■ TASKS FOR THIS EXERCISE
• A. Answer these questions about the Kindle apps thread:
(i) According to the opening post, how many word games has Amazon released for Kindle?
(ii) What does wenzej say can be found by searching?
(iii) Which company owns Audible, according to the message quoted in the last post?
• B. Carry on the forum thread about apps for Kindle 3 from the end of its last post.

# Apps for Kindle 3



## tschucha (Aug 31, 2010)

I know that Amazon has released 2 word games for Kindle but does anyone know if there are any other apps available for it?  I'm very interested in seeing what other cool stuff developers can coax out of the device.


----------



## Ann in Arlington (Oct 27, 2008)

So far the only two are the word games. . . .but it's apparently in the works. . . .sooner rather than later, we hope.


----------



## wenzej (Sep 3, 2010)

there are some calendar and date planners also notepads just search


----------



## Ann in Arlington (Oct 27, 2008)

wenzej said:


> there are some calendar and date planners also notepads just search


Those have been around since almost the beginning and are more like books that just make liberal use of the 'notes' feature. . . . not dynamic at all, like the word games. . . . . .


----------



## geneven (Jul 30, 2009)

Today I got a message from Audible.com.

The message, signed by the CEO of Audible (a company owned by Amazon), states:

"We're also pleased to announce that you can now browse, purchase and download audiobooks wirelessly via the Audible app for Kindle, iPhone, Android and BlackBerry."

Recorded data

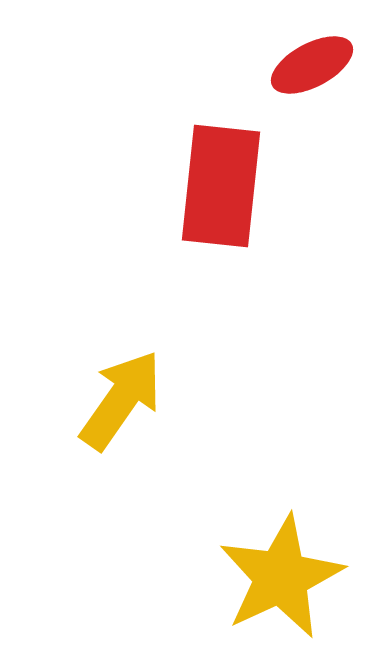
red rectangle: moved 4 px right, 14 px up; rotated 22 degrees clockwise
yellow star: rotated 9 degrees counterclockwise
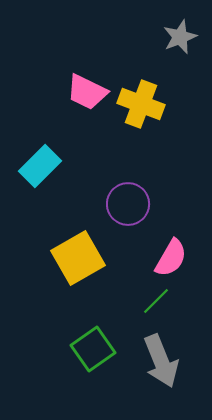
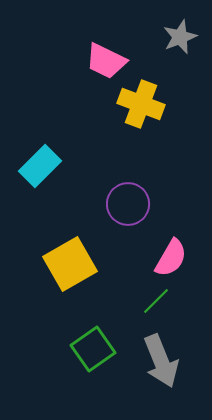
pink trapezoid: moved 19 px right, 31 px up
yellow square: moved 8 px left, 6 px down
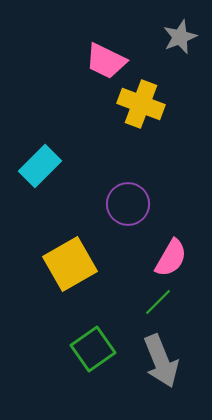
green line: moved 2 px right, 1 px down
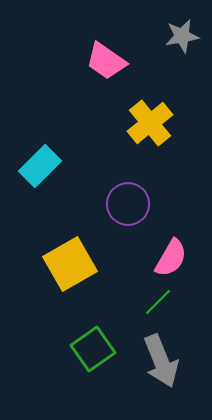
gray star: moved 2 px right, 1 px up; rotated 12 degrees clockwise
pink trapezoid: rotated 9 degrees clockwise
yellow cross: moved 9 px right, 19 px down; rotated 30 degrees clockwise
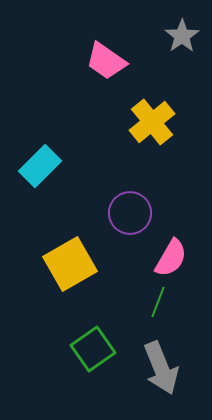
gray star: rotated 24 degrees counterclockwise
yellow cross: moved 2 px right, 1 px up
purple circle: moved 2 px right, 9 px down
green line: rotated 24 degrees counterclockwise
gray arrow: moved 7 px down
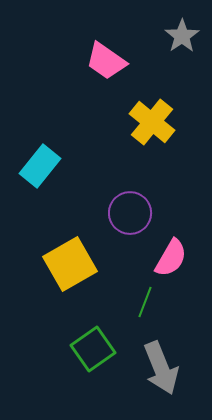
yellow cross: rotated 12 degrees counterclockwise
cyan rectangle: rotated 6 degrees counterclockwise
green line: moved 13 px left
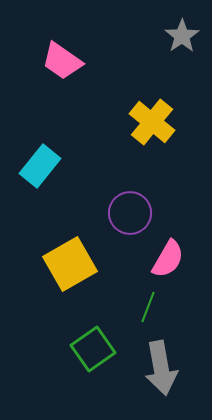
pink trapezoid: moved 44 px left
pink semicircle: moved 3 px left, 1 px down
green line: moved 3 px right, 5 px down
gray arrow: rotated 12 degrees clockwise
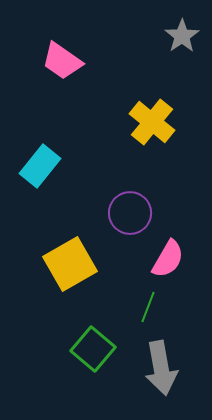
green square: rotated 15 degrees counterclockwise
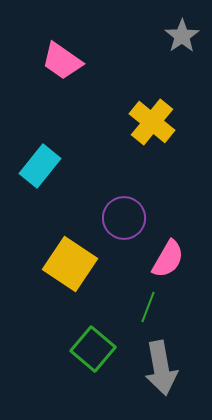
purple circle: moved 6 px left, 5 px down
yellow square: rotated 26 degrees counterclockwise
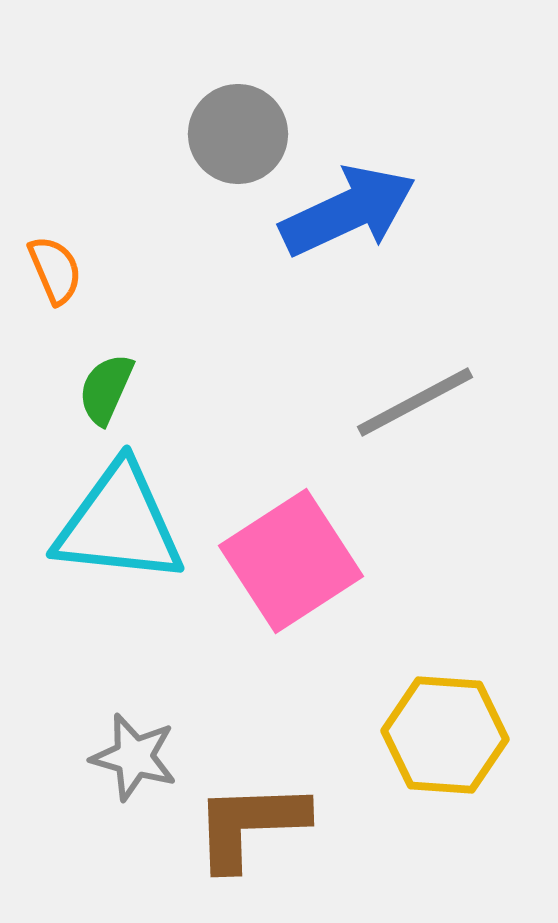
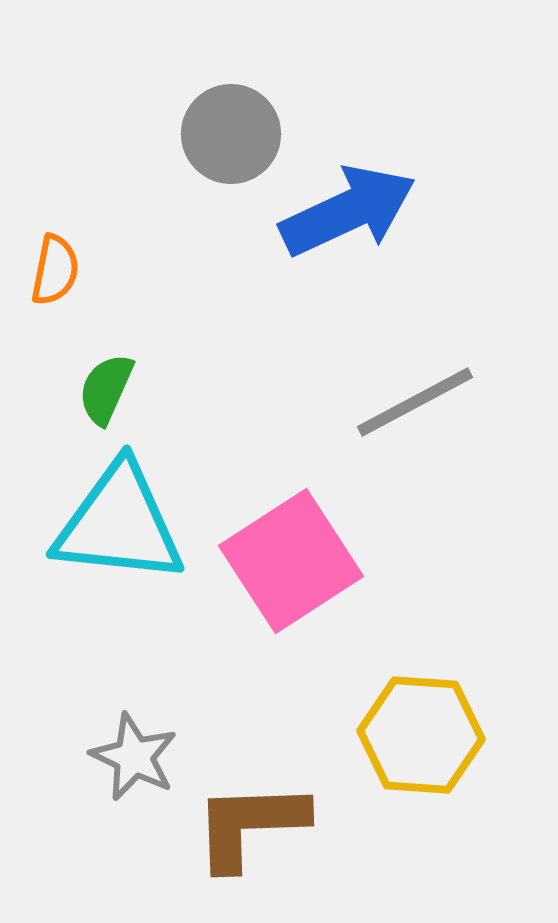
gray circle: moved 7 px left
orange semicircle: rotated 34 degrees clockwise
yellow hexagon: moved 24 px left
gray star: rotated 10 degrees clockwise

■ ANSWER SET
• A.
(i) Two.
(ii) Calendar and date planners, and also notepads.
(iii) Amazon.

• B.
This definitely says that an Audible app for Kindle exists.

I can't find it.


----------



## Linjeakel (Mar 17, 2010)

geneven said:


> Today I got a message from Audible.com.
> 
> The message, signed by the CEO of Audible (a company owned by Amazon), states:
> 
> ...


If you have an Audible account there is now an option to merge it with your Amazon account, after which your Audible library will appear in your Kindle archived items, to be downloaded in the same way you download ebooks. This is available in the US now and will be in the UK later this year. It's been discussed in this thread.

This has to be the simplest way to get your Audible library onto your Kindle.


----------



## geneven (Jul 30, 2009)

I just spoke to Audible (they called me, in response to my inquiry about the Kindle app) and they said that it wasn't released yet, but will be soon. They asked me to send a photo of the announcement I got, and I did. The thing that you mentioned above also sounds cool -- I'll try it!


----------



## geneven (Jul 30, 2009)

Linjeakel:

Your link to the thread didn't appear to work. I did find information about merging my account on the Audible.com site, and I am supposedly able to download Audible.com books into my Kindle 3. However, it doesn't seem to be working yet. 

I will try rebooting my Kindle and see if that helps.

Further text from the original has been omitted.